António Costa anunciou no Parlamento uma linha de crédito que ainda não chegou aos destinatários Foto António Pedro Ferreira

No debate quinzenal de 15 de março, quando anunciou a linha de crédito de 40 milhões de euros, António Costa disse que a medida visa, entre outras coisas, “facilitar o cumprimento da “legislação que obriga à limpeza das propriedades privadas” (uma “obrigação que impende em primeiro lugar sobre os proprietários”, recordou então). Tal linha de crédito foi assim um dos “mecanismos” criados pelo Governo para o “financiamento das operações de limpeza”, afirmou o primeiro-ministro.

Segundo foi então revelado pelo Executivo, aos proprietários individuais ficam alocados €10 milhões, destinando-se a maior fatia do bolo (€30 milhões) a empresas. Os tetos máximos por empréstimo são, respetivamente, de €100 mil e €500 mil.

Como toda a operação é avalizada pelo Sistema Nacional de Garantia Mútua (SNGM), isso implica que, pelo mecanismo de seguros e de resseguros, a banca sabe que nunca enfrentará créditos incobráveis. De um modo ou de outro, o Estado assegurará o pagamento de eventuais valores em dívida.

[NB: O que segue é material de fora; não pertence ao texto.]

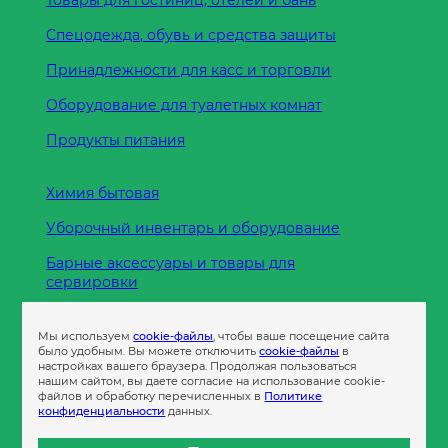
Товары для гостиниц, отелей и бань
Спецодежда, обувь и средства защиты
Принадлежности для касс и торговли
Оборудование для туалетных комнат
Продукты питания
Химия бытовая
Уборочный инвентарь и оборудование
Барные аксессуары и товары для
сервировки
Кухонные принадлежности
Мы используем
cookie-файлы
, чтобы ваше посещение сайта
Пленка
было удобным. Вы можете отключить
cookie-файлы
в
настройках вашего браузера. Продолжая пользоваться
нашим сайтом, вы даете согласие на использование cookie-
файлов и обработку перечисленных в
Политике
Пакеты и сумки
конфиденциальности
данных.
Контейнеры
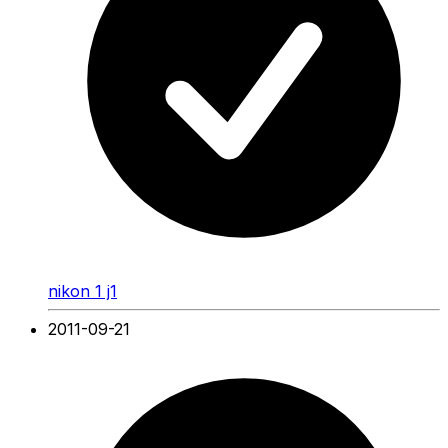
nikon 1 j1
2011-09-21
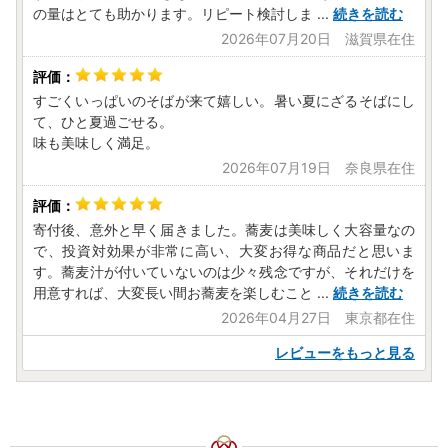
の量はとても助かります。リピート検討しま
...
続きを読む
2026年07月20日 滋賀県在住
すごくいっぱいのそばが来て嬉しい。暑い夏にざるそばにし
て、ひと夏過ごせる。
味も美味しく満足。
2026年07月19日 奈良県在住
寄付後、意外と早く届きました。蕎麦は美味しく大容量なの
で、投資対効果が非常に高い、大変お得な商品だと思いま
す。蕎麦汁が付いていないのは少々残念ですが、それだけを
用意すれば、大変長い間お蕎麦を楽しむこと
...
続きを読む
2026年04月27日 東京都在住
レビューをもっと見る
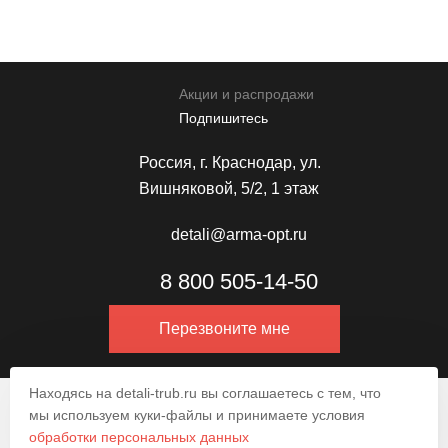
Акции и распродажи
Подпишитесь
Россия, г. Краснодар, ул.
Вишняковой, 5/2, 1 этаж
detali@arma-opt.ru
8 800 505-14-50
Перезвоните мне
Находясь на detali-trub.ru вы соглашаетесь с тем, что
© 2009–2026.
мы используем куки-файлы и принимаете условия
обработки персональных данных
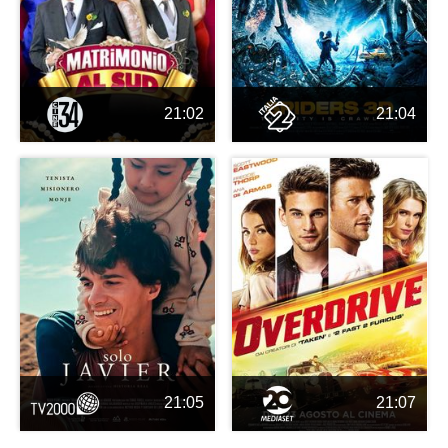
21:02
21:04
21:05
21:07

Os empréstimos a que poderão candidatar-se tanto as empresas como os proprietários individuais têm limites no cálculo dos valores, consoante as tipologias de operação aplicáveis a cada propriedade. Assim, para tarefas de fogo controlado, é estimado um máximo de €180/hectare; para uma operação mecânica (um trator com uma grade, por exemplo), o teto é de €200/hectare; e numa operação motomanual (uso de roçadora ou motosserra), o montante pode ascender a €500/hectare.

O montante do empréstimo para operação com uso de roçadora ou motosserra pode ascender a €500/hectare Foto Fernando Veludo / NFactos

O montante do empréstimo para operação com uso de roçadora ou motosserra pode ascender a €500/hectare Foto Fernando Veludo / NFactos

Podem candidatar-se à linha de crédito as micro, pequenas e médias empresas que possam comprovar a atividade referente a Organização de Produtores Florestais (OPF), Sociedades de Gestão Florestal (SGF), Empresas em Nome Individual não Associadas e Empresas Florestais (EF). No caso de proprietários individuais, terão de apresentar um comprovativo em como são os donos do terreno onde pretendem efetuar a limpeza.

A linha de crédito permite um pagamento do empréstimo até 10 anos, com um período de carência que pode chegar aos 36 meses. Só no caso de Empresas Florestais (EF) os prazos são diferentes: três a sete anos para amortizar a dívida e período de carência até 12 meses.

A variação dos prazos, de pagamento e de período de carência, prende-se com o perfil da entidade ou indivíduo que contrai o empréstimo (e também certamente o montante do mesmo), fatores que irão igualmente determinar os juros a cobrar em cada caso.